Photo by Anonymous
Whether you’re aware of it or not, you’ve probably seen a Juul in the past few months. The small, lightweight black device can be found plugged into walls and even being used all over Churchill.
Juul’s are essentially the newest e-cigarettes. They deliver an amount of nicotine similar to a cigarette, while other e-cigs give off significantly less. A Juul comes with 4 pods which contain 0.7 mL of proprietary e-liquid. The liquid is five percent nicotine by weight, compared to other e-juices that normally contain between 0.3 and 1.2 percent nicotine by weight. A general rule of thumb is that one pod has the same nicotine amount as a pack of cigarettes.
For smokers, a Juul would prove to be a helpful tool to try and quit their habit, but instead, the stimulating effects of the large amount of nicotine makes it a popular choice among teens. Although Juuls eliminate the thousands of carcinogens found in cigarette smoke, nicotine is in no way harmless.
According to a 2016 Drug Abuse article, nicotine is one of the most addictive drugs on the planet, with effects similar to heavy opiates, like heroin. When nicotine enters the body, it attaches itself to acetylcholine receptors and mimics acetylcholine, a neurotransmitter that’s involved in heart rate, learning and memory. Nicotine also raises dopamine levels in the brain, which increases feelings of euphoria, which appeals to teens.
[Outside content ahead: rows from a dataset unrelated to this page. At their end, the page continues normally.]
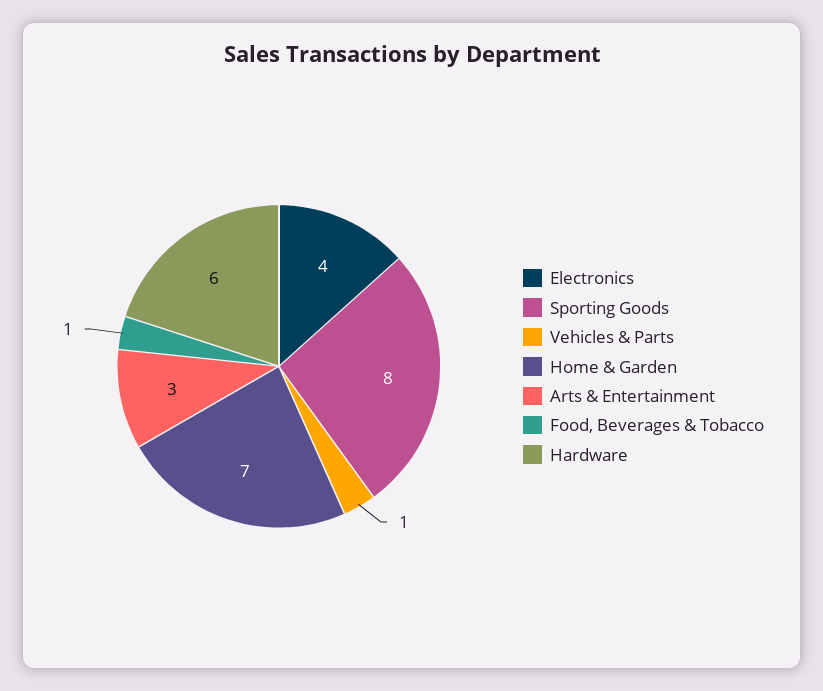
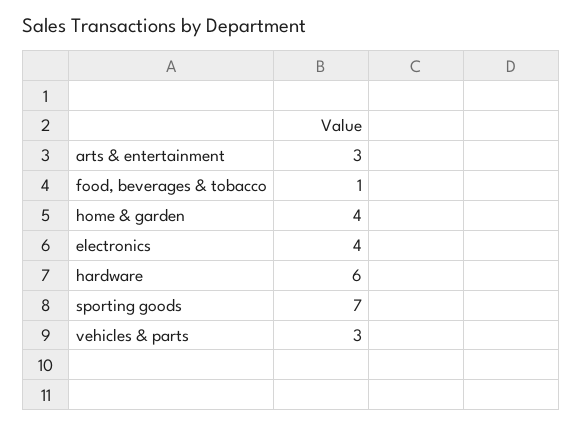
  {
    "Electronics": 4,
-   "Sporting Goods": 8,
+   "Sporting Goods": 7,
-   "Vehicles & Parts": 1,
+   "Vehicles & Parts": 3,
-   "Home & Garden": 7,
+   "Home & Garden": 4,
    "Arts & Entertainment": 3,
    "Food, Beverages & Tobacco": 1,
    "Hardware": 6
  }

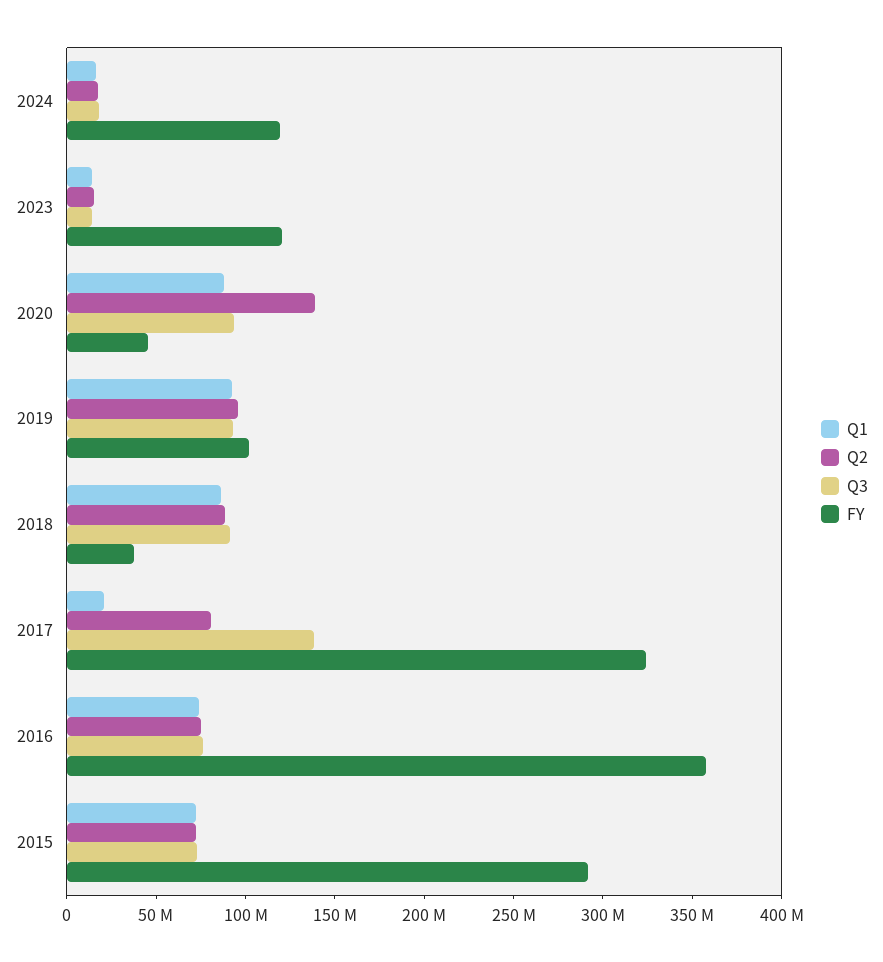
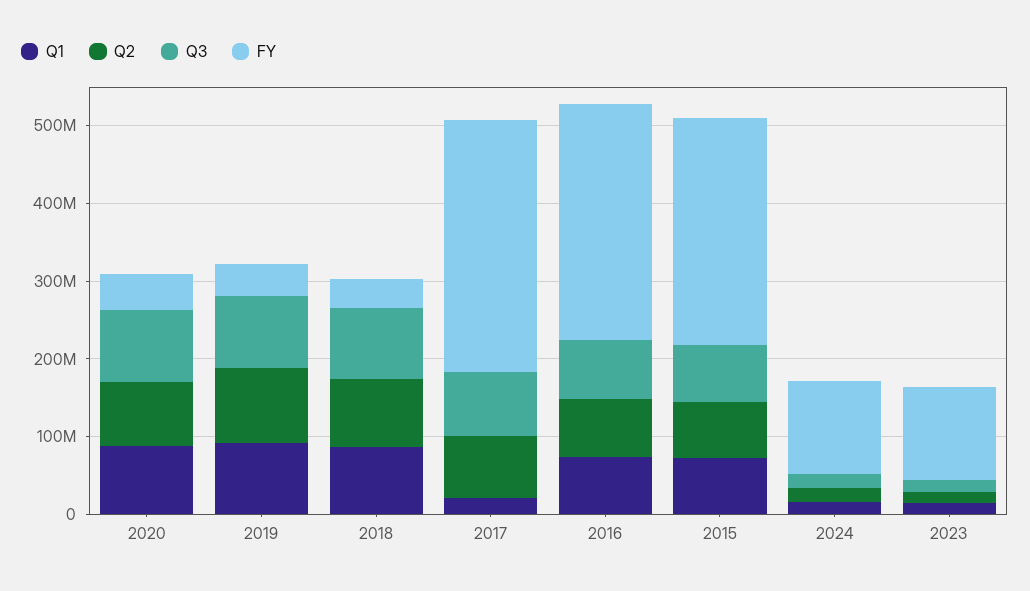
  {
    "Q1": {
      "2024": 20000000,
      "2023": 10000000,
      "2020": 90000000,
      "2019": 90000000,
      "2018": 90000000,
      "2017": 20000000,
      "2016": 70000000,
      "2015": 70000000
    },
    "Q2": {
      "2024": 20000000,
      "2023": 20000000,
-     "2020": 140000000,
+     "2020": 80000000,
      "2019": 100000000,
      "2018": 90000000,
      "2017": 80000000,
      "2016": 70000000,
      "2015": 70000000
    },
    "Q3": {
      "2024": 20000000,
      "2023": 10000000,
      "2020": 90000000,
      "2019": 90000000,
      "2018": 90000000,
-     "2017": 140000000,
+     "2017": 80000000,
      "2016": 80000000,
      "2015": 70000000
    },
    "FY": {
      "2024": 120000000,
      "2023": 120000000,
      "2020": 50000000,
-     "2019": 100000000,
+     "2019": 40000000,
      "2018": 40000000,
      "2017": 320000000,
-     "2016": 360000000,
+     "2016": 300000000,
      "2015": 290000000
    }
  }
Ordering a Juul through the official website costs $49.99, but because customers must prove that they can legally purchase a Juul, most underage students choose to buy in person. Although the minimum age in the US to buy tobacco is 18, you must be 21 to buy a Juul online. A 4 pack of the pods will cost one $16.99, coming in five flavors including fruit medley, creme brulee, mango, mint and tobacco.
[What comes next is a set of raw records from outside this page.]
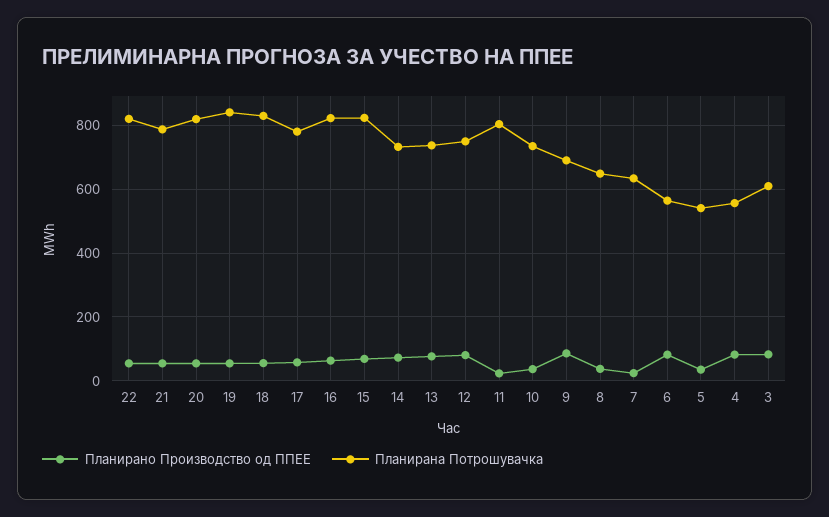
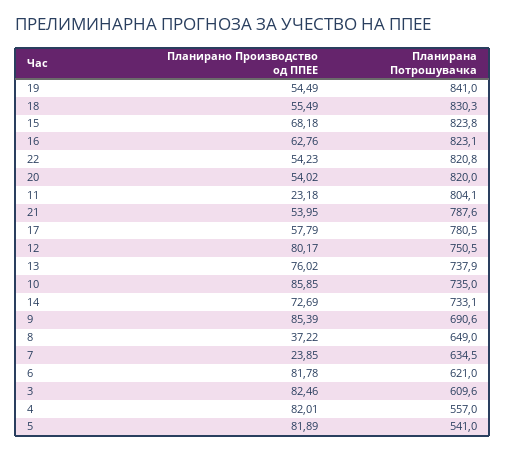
  {
    "Планирано Производство од ППЕЕ": {
      "22": 54.23,
      "21": 53.95,
      "20": 54.02,
      "19": 54.49,
      "18": 55.49,
      "17": 57.79,
      "16": 62.76,
      "15": 68.18,
      "14": 72.69,
      "13": 76.02,
      "12": 80.17,
      "11": 23.18,
-     "10": 40,
+     "10": 85.85,
      "9": 85.39,
      "8": 37.22,
      "7": 23.85,
      "6": 81.78,
-     "5": 40,
+     "5": 81.89,
      "4": 82.01,
      "3": 82.46
    },
    "Планирана Потрошувачка": {
      "22": 820.8,
      "21": 787.6,
      "20": 820,
      "19": 841,
      "18": 830.3,
      "17": 780.5,
      "16": 823.1,
      "15": 823.8,
      "14": 733.1,
      "13": 737.9,
      "12": 750.5,
      "11": 804.1,
      "10": 735,
      "9": 690.6,
      "8": 649,
      "7": 634.5,
-     "6": 560,
+     "6": 621,
      "5": 541,
      "4": 557,
      "3": 609.6
    }
  }

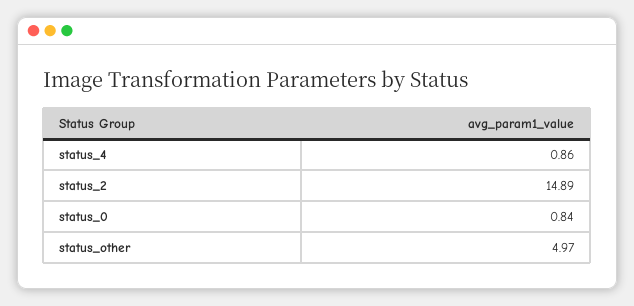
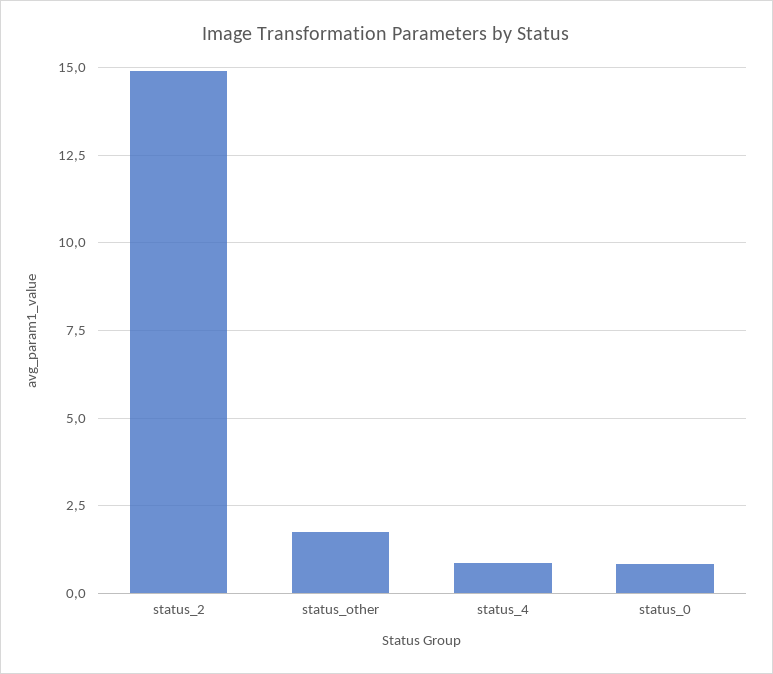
  {
    "status_4": 0.86,
    "status_2": 14.89,
    "status_0": 0.84,
-   "status_other": 4.97
+   "status_other": 1.75
  }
According to CHS junior Nick*, who bought his juul for $75, Juuls can be found anywhere around the DMV area, but are harder to find now because they are in such high demand.
Juuls have become very popular among CHS students. People like to use them with friends in order to bond and spend more time with them.
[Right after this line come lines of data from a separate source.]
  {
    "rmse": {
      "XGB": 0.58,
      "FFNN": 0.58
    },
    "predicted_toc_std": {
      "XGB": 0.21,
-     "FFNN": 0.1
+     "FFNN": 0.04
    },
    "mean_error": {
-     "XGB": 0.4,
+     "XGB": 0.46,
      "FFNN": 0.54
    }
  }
“My friends started juuling and [doing] things similar to a juul, so I started using theirs and then just got really into it,” female CHS senior Alexandra*, who doesn’t own her own Juul, but still uses one, said.
People also tend to like the physical reaction that the ingredients in the Juul brings. For some people, it makes their head feel heavy and that feeling relaxes them.
According to the Nick, the feeling juuling gives you soothes him down and makes his head pound.
However, for others, it gives them an almost dizzying head rush that gives them an energy boost, which is the main reason most students do it. According to the female CHS senior, the headrush is like the feeling one gets when standing up too quickly, which “ups her energy level a little bit.”